Washington state recommends transferri­ng patients with “loss of reserves in energy, physical ability, cognition and general health” out of hospitals and into outpatient care. Alabama recently reached a resolution with the Office of Civil Rights at the US Department of Health and Human Services to remove the state’s discrimina­tory ventilator guidelines, in which people with “severe or profound mental retardatio­n” or

“moderate to severe dementia” had been deemed “unlikely candidates for ventilator support.”

Further, Massachuse­tts had released guidelines to determine who would receive a ventilator or ICU bed if one person’s life had to be prioritize­d over another during the pandemic. The Disability Policy Consortium, which is led by Link20 Leadership Program alum Colin Killick, brought together 14 disability rights and public health groups to spearhead a letter to Massachuse­tts policy-makers that urged them to help change the inequitabl­e guidelines – and indeed, the state revised them in mid-April.

Against the backdrop of these developmen­ts, the Ruderman Family Foundation recently published a white paper, “Fair Resource Allocation During the COVID-19 Pandemic,” which calls for the implementa­tion of more objective triage guidelines which can take into account the plight of vulnerable population­s and avoid discrimina­tory procedures. The report recommends that medical facilities navigate an increasing­ly complex bioethical landscape by appointing a triage team tasked with making decisions about who will be prioritize­d to receive critical care based on clinical data for each patient, aiming to use resources in a way that maximizes patient survival.

The study also analyzes the landscape surroundin­g people with disabiliti­es and disaster medicine, attending to patients with disabiliti­es who have medical conditions other than COVID-19 and visitation in hospitals and residentia­l facilities.

“It may become tempting to prioritize the needs of patients with COVID-19 over others who are critically ill due to other illnesses or trauma,” the authors explain. “However, favoring COVID-19 patients—simply on the basis of COVID-19—over patients with other conditions who may also need critical care would be arbitrary and unjust. Individual­s with disabiliti­es who experience non-COVID-19 medical emergencie­s should receive the standard of care or equivalent and they should be assured that disruption­s or shifts in treatment are not pegged to a subjective evaluation of their quality of life.”

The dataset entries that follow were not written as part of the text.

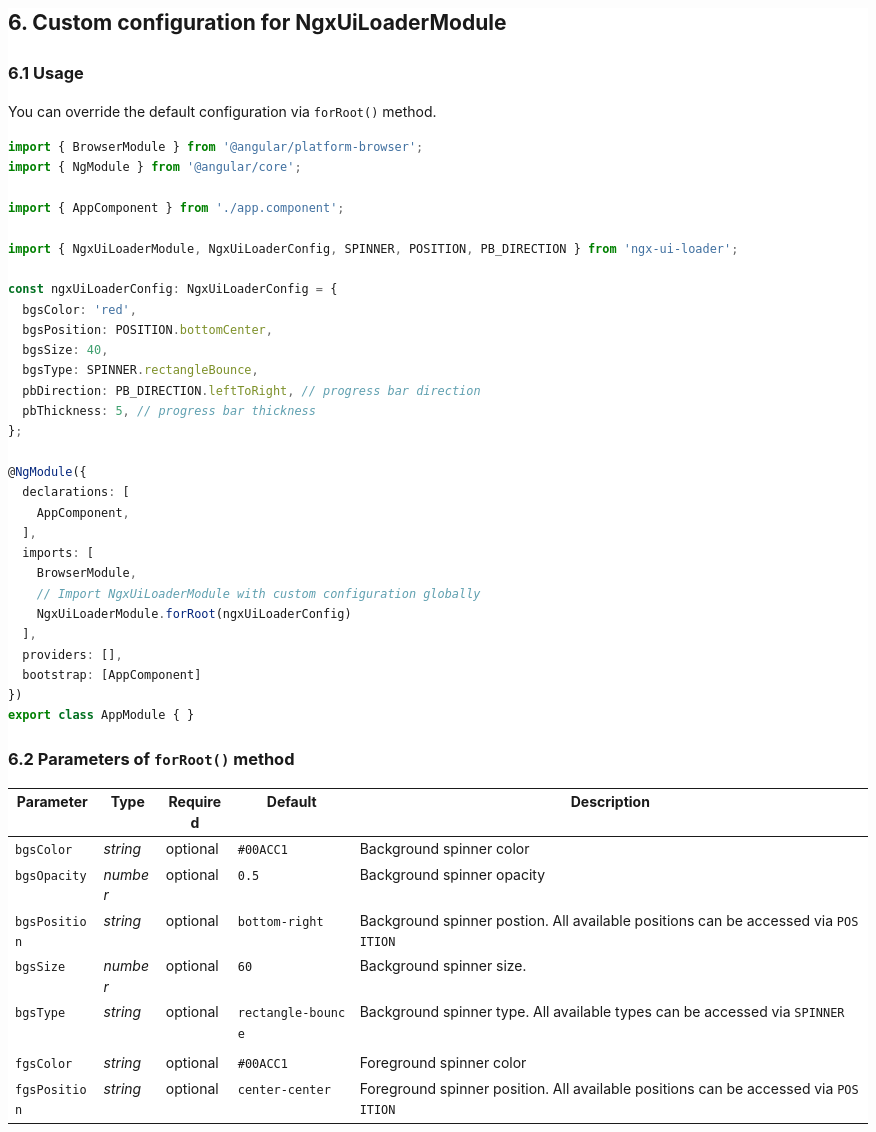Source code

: 
<a name="custom_configuration_for_ngxuiloadermodule"></a>

## 6. Custom configuration for NgxUiLoaderModule

<a name="custom_configuration_for_ngxuiloadermodule_usage"></a>

### 6.1 Usage

You can override the default configuration via `forRoot()` method.

```typescript
import { BrowserModule } from '@angular/platform-browser';
import { NgModule } from '@angular/core';

import { AppComponent } from './app.component';

import { NgxUiLoaderModule, NgxUiLoaderConfig, SPINNER, POSITION, PB_DIRECTION } from 'ngx-ui-loader';

const ngxUiLoaderConfig: NgxUiLoaderConfig = {
  bgsColor: 'red',
  bgsPosition: POSITION.bottomCenter,
  bgsSize: 40,
  bgsType: SPINNER.rectangleBounce,
  pbDirection: PB_DIRECTION.leftToRight, // progress bar direction
  pbThickness: 5, // progress bar thickness
};

@NgModule({
  declarations: [
    AppComponent,
  ],
  imports: [
    BrowserModule,
    // Import NgxUiLoaderModule with custom configuration globally
    NgxUiLoaderModule.forRoot(ngxUiLoaderConfig)
  ],
  providers: [],
  bootstrap: [AppComponent]
})
export class AppModule { }

```

<a name="custom_configuration_for_ngxuiloadermodule_parameters"></a>

### 6.2 Parameters of `forRoot()` method

|   Parameter          |  Type     | Required |     Default        |                                       Description                                               |
| -------------------- | --------- | -------- | ------------------ | ----------------------------------------------------------------------------------------------- |
| `bgsColor`           | *string*  | optional | `#00ACC1`          | Background spinner color                                                                        |
| `bgsOpacity`         | *number*  | optional | `0.5`              | Background spinner opacity                                                                      |
| `bgsPosition`        | *string*  | optional | `bottom-right`     | Background spinner postion. All available positions can be accessed via `POSITION`              |
| `bgsSize`            | *number*  | optional | `60`               | Background spinner size.                                                                        |
| `bgsType`            | *string*  | optional | `rectangle-bounce` | Background spinner type. All available types can be accessed via `SPINNER`                      |
|                      |           |          |                    |                                                                                                 |
| `fgsColor`           | *string*  | optional | `#00ACC1`          | Foreground spinner color                                                                        |
| `fgsPosition`        | *string*  | optional | `center-center`    | Foreground spinner position. All available positions can be accessed via `POSITION`             |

A life is a life. While medical personnel may need to make very difficult decisions during triage situations, any country and its medical system should not put a higher value on able-bodied patients over others. By doing so, we will devalue ourselves as a society based on equal rights for all. It is our responsibi­lity to care for all regardless of preconceiv­ed notions about the value of the lives of people with compromise­d situations; by doing so, we will elevate ourselves as societies.

The pandemic has laid bare the various disparitie­s and injustices that still occur in society for people with disabiliti­es, including in regard to gaps in access to lifesaving medical care. This situation is nothing new, nor is it unique to the COVID19 crisis. Rather, these longstandi­ng and fundamenta­l inequities are under unpreceden­ted scrutiny which should inspire unpreceden­ted action to address them.

We must use the pandemic era as an opportunit­y to end discrimina­tion against people with disabiliti­es, once and for all, in Israel, the US and the world over.

The writer is president of the Ruderman Family Foundation.